**DOCUMENT PASSAGE**:
Next let’s create majority of CSFB factors.

	#*****************************************************************
	# Create Traditional Value
	#****************************************************************** 
	factors$TV = list()
	factor.names$TV = 'Traditional Value'

	# Market Value - capitalization
	CSHO =  bt.apply(data, function(x) ifna.prev(x[, 'CSHO']))
	MKVAL = prices * CSHO
	
	# Price / Earnings
	EPS = bt.apply(data, function(x) ifna.prev(x[, 'EPS']))
	factors$TV$EP = EPS / prices
	
	# Price / Trailing Sales
	SALE = bt.apply(data, function(x) ifna.prev(x[, 'SALE']))	
	factors$TV$SP = SALE / MKVAL
	
	# Price / Trailing Cash Flow
	CFL = bt.apply(data, function(x) ifna.prev(x[, 'CFL']))
	factors$TV$CFP = CFL / MKVAL
	
	# Dividend Yield
	DV.PS = bt.apply(data, function(x) ifna.prev(x[, 'DV.PS']))
	factors$TV$DY = DV.PS / prices
	
	# Price / Book Value		
	CEQ = bt.apply(data, function(x) ifna.prev(x[, 'CEQ']))
	factors$TV$BP = CEQ	/ MKVAL

	# Eliminate Price/Sales and Price/Cash Flow for financial firms
	factors$TV$SP[, sectors == 'Financials'] = NA
	factors$TV$CFP[, sectors == 'Financials'] = NA
	
	#*****************************************************************
	# Create Historical Growth
	#****************************************************************** 
	factors$HG = list()
	factor.names$HG = 'Historical Growth'

	for(i in spl('CFL.CON.CHG,EPS.CON.CHG,CFL.CHG,SALE.3YR.GR,EPS.3YR.GR,EPS.TREND,CFL.TREND')) {
		factors$HG[[i]] = bt.apply(data, function(x) ifna.prev(x[, i]))

**WHAT YOU NEED TO DO**:
A – In the CSFB factor code, which two Traditional Value factors are set to NA for firms in the Financials sector?
B – List every factor that the CSFB factor code assigns to factors$TV, giving each one's short name and the measure it represents.

**DATA**:
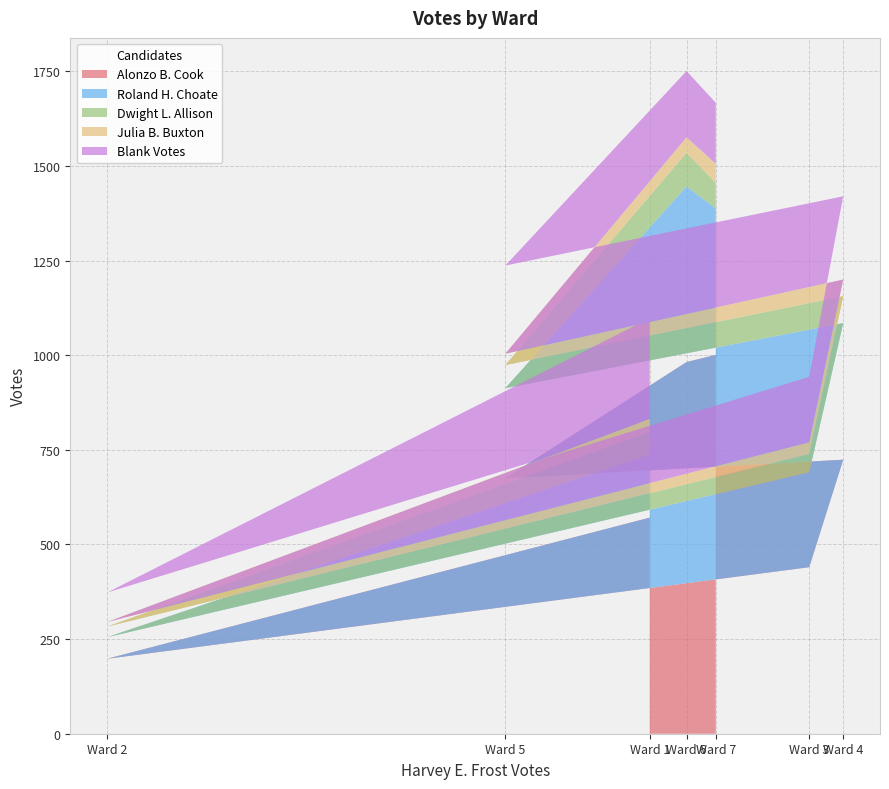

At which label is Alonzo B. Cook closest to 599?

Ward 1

**ANSWERS PER TASK**:
A – Price/Sales (SP) and Price/Cash Flow (CFP).

B – EP (Price / Earnings), SP (Price / Trailing Sales), CFP (Price / Trailing Cash Flow), DY (Dividend Yield), BP (Price / Book Value)